Eingangsportale waren in der Vergangenheit schon immer ein wesentliches Gestaltungsmerkmal und prägten das Gesicht eines Hauses. In einem Icon würde es der Mund sein, die Fenster sind die Augen. Ein Mund an der Seite oder hinten sieht aber eigentlich blöd aus!

 

Heute gibt es Hauseingängen da hat man das Gefühl, er wurde anfangs in der Planung vergessen und dann eben an diese Stelle gesetzt. Es gibt moderne Fassaden, wo der Eingang nur an den Weg der dahin führt zu erkennen ist.

 

Ein Eingang sollte eigentlich die Einladung zum Eintreten sein und nicht ein reines Zweckbauteil zum durchlaufen.

 

Bei breiten Eingangsöffnungen ist der Hang zu einer asymmetrischen Teilung heut zutage sehr groß, es zerstört sehr oft die Symmetrie der Fassade.

Dass es so nicht sein muss, zeigen die unteren Beispiele, gleiche Durchgangsbreite bei symmetrischer Teilung.

Es sieht einfach schöner aus.

 

 

Kein schönes Beispiel für ein Hauseingang

Klick - es geht auch anders

Große Türöffnungen

Breite Türöffnungen sind häufig schwierig zu gestalten.
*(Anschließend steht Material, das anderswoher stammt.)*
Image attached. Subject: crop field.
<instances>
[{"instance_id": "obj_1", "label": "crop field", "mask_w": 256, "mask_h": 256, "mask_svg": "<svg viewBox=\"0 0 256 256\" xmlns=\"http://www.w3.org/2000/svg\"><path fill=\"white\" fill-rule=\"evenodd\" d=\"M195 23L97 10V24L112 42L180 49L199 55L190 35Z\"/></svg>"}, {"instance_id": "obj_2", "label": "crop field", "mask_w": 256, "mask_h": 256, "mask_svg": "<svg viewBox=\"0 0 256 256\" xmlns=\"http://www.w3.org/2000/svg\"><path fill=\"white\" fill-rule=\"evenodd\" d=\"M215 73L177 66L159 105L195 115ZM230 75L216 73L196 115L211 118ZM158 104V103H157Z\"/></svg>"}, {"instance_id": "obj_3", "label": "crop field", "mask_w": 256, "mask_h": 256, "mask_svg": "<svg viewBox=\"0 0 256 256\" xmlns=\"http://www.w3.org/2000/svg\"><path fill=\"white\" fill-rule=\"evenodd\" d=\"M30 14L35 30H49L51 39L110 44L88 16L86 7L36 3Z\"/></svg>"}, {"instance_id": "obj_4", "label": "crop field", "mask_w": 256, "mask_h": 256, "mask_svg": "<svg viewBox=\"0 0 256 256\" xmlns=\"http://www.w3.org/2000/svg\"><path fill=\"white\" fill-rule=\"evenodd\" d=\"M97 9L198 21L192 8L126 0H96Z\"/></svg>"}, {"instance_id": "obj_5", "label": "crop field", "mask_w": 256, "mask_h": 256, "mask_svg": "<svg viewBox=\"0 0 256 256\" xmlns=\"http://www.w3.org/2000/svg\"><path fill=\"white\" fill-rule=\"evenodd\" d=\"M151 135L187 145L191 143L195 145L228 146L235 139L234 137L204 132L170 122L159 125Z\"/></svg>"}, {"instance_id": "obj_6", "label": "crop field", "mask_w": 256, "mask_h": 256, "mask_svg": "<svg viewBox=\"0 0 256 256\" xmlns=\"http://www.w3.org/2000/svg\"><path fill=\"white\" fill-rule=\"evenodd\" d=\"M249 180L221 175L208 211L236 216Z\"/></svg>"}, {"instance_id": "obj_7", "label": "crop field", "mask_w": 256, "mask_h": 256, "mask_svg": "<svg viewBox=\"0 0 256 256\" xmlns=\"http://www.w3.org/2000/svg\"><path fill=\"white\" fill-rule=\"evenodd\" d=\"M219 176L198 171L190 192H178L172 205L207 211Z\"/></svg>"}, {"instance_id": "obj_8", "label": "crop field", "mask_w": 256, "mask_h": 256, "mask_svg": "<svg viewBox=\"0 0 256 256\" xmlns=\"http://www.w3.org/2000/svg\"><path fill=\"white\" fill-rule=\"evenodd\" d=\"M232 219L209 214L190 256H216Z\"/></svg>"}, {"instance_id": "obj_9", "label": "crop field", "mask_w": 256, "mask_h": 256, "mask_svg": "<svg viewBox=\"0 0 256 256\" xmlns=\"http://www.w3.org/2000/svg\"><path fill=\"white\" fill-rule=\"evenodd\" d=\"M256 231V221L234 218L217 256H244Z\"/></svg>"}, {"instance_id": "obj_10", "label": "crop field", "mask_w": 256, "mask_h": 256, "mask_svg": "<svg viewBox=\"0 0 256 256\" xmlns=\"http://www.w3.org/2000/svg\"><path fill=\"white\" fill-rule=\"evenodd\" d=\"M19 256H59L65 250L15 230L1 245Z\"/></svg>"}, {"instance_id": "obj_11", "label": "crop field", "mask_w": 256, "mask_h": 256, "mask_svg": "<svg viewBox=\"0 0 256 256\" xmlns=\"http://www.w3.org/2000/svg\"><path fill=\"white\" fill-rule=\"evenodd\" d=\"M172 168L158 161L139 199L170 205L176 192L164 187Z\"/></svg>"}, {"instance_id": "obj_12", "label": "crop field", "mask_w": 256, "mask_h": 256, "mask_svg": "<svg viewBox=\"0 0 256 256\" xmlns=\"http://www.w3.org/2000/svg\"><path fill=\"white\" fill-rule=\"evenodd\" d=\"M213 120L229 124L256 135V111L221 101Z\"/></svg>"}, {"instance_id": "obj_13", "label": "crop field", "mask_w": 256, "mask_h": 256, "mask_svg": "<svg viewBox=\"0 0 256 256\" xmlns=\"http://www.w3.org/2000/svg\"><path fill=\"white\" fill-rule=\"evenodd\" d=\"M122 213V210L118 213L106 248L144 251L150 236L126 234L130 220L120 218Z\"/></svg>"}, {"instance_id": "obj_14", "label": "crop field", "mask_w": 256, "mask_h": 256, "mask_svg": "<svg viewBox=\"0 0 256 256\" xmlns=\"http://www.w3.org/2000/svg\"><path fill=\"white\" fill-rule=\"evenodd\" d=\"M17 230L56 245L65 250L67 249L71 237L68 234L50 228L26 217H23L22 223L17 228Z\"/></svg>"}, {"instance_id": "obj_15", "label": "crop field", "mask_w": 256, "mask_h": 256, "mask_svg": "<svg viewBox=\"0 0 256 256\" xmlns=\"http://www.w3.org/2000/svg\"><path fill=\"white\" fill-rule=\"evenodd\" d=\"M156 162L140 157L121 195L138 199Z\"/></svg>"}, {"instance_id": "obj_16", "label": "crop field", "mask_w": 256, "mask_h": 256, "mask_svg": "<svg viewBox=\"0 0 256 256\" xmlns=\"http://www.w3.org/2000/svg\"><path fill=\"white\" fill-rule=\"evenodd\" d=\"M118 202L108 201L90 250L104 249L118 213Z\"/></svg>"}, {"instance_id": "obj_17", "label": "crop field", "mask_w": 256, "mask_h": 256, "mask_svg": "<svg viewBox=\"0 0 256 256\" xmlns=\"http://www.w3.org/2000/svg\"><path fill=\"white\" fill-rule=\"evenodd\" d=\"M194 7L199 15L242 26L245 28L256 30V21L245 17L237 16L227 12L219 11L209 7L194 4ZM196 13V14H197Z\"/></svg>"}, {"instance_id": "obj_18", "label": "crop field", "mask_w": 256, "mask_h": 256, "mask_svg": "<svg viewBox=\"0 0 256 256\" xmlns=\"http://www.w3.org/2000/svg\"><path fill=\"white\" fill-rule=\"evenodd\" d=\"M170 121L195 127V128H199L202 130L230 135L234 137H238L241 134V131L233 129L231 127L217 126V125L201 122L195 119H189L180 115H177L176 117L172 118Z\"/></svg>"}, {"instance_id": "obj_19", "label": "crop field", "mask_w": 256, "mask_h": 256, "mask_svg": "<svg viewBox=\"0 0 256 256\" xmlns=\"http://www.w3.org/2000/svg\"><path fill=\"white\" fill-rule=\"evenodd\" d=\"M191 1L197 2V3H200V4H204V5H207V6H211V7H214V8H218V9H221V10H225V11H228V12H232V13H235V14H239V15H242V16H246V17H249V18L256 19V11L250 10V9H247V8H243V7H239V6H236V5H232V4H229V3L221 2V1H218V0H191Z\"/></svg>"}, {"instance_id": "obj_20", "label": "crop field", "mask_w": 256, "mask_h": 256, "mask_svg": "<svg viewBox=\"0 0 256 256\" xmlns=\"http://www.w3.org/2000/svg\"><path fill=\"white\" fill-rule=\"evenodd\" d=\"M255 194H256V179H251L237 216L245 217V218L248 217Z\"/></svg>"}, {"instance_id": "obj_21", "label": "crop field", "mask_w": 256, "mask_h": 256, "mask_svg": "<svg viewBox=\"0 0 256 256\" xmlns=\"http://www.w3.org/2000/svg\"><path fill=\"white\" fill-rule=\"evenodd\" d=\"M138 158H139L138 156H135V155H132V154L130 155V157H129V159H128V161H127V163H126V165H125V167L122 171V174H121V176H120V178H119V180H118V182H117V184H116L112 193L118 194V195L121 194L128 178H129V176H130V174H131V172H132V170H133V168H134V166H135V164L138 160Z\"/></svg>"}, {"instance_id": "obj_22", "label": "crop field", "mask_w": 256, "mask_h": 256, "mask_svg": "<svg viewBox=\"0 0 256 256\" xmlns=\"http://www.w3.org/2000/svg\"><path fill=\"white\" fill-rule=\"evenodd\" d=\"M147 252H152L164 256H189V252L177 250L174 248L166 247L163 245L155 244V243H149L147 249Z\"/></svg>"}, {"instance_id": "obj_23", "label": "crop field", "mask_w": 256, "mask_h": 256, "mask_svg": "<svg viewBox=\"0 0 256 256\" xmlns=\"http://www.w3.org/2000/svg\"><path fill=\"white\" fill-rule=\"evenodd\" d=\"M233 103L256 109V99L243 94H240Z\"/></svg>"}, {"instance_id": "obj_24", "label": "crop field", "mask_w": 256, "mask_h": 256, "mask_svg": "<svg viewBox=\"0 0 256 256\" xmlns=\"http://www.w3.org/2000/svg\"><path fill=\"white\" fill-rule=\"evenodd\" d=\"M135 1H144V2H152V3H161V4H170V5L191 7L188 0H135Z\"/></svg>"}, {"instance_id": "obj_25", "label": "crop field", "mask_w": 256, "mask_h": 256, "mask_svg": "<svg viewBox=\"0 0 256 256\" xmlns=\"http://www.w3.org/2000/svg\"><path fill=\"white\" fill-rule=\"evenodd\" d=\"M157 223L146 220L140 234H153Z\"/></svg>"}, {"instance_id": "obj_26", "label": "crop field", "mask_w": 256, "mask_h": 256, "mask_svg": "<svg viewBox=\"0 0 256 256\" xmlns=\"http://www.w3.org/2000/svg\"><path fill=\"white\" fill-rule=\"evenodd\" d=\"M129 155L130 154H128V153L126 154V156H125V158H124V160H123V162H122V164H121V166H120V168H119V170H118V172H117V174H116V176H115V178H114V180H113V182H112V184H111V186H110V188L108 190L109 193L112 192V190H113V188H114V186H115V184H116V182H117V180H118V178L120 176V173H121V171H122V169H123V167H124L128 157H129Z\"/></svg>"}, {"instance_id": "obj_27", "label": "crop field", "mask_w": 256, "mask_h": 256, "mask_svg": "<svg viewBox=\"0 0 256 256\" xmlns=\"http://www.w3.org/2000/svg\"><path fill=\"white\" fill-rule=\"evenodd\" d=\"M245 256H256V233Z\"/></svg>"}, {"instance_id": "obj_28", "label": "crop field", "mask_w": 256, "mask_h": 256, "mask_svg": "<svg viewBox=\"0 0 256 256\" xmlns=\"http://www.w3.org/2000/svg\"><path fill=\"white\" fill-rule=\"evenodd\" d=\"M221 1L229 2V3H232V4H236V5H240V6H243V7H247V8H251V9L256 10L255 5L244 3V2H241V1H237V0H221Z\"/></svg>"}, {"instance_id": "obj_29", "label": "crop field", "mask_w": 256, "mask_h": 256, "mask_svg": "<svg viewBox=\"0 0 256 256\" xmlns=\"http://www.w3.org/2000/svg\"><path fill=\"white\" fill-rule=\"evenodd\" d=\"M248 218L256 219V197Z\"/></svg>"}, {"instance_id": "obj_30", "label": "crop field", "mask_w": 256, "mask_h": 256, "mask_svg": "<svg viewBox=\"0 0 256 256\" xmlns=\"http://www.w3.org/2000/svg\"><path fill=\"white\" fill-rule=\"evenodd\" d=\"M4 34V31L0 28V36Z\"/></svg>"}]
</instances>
Für einen Flügel zu breit, bei 2 symmetrischen Flügeln ist der Durchgangsbereich zu schmal.

 

Besonders viele ältere Türen bieten dafür eine Lösung. Man kann es wohl asymmetrische - Symmetrie nennen.

Die Tür wirkt harmonisch, der Gangflügel ist trotzdem viel breiter als der Standflügel.

 

Ein paar Anregungen, wie die Lösung bei zu breiten Türöffnungen erfolgen kann, finden sie unten.

Wenn Breite und Höhe der Tür nicht harmonieren, wirkt diese schnell klobig.

 

Das asymmetrisch gesetzte Seitenteil ist zur Gewohnheit geworden, angenehmer wirkt dagegen eine optisch symmetrisch geteilte Tür, bei der das einfache Durchgangsmaß immer noch breit genug ist.